(Detected change data)

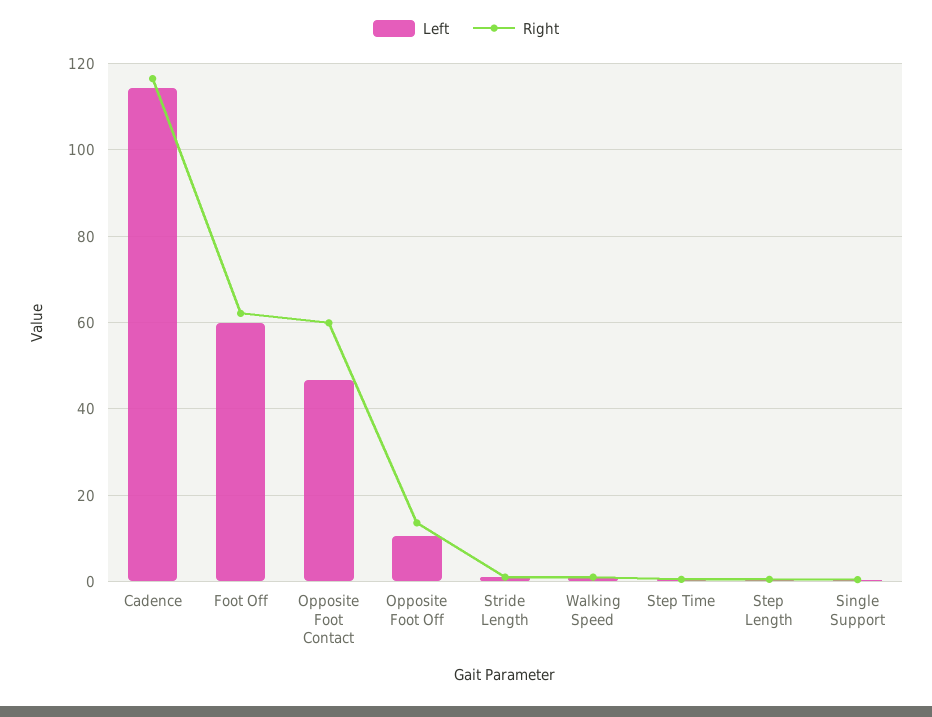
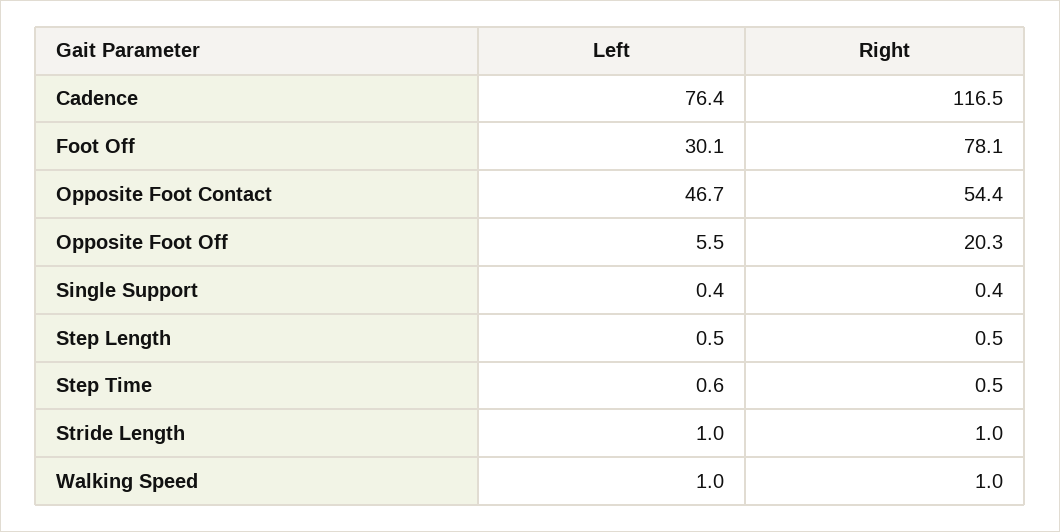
Left, Cadence: 114 -> 76.4
Left, Foot Off: 60 -> 30.1
Right, Foot Off: 62 -> 78.1
Right, Opposite Foot Contact: 60 -> 54.4
Left, Opposite Foot Off: 10 -> 5.5
Right, Opposite Foot Off: 14 -> 20.3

PROBLEM REQUIREMENTS ▸ Every record should be duplicated exactly, though any picture in it must be left out.

ANSWER BELOW ▸
Left, Cadence: 114 -> 76.4
Left, Foot Off: 60 -> 30.1
Right, Foot Off: 62 -> 78.1
Right, Opposite Foot Contact: 60 -> 54.4
Left, Opposite Foot Off: 10 -> 5.5
Right, Opposite Foot Off: 14 -> 20.3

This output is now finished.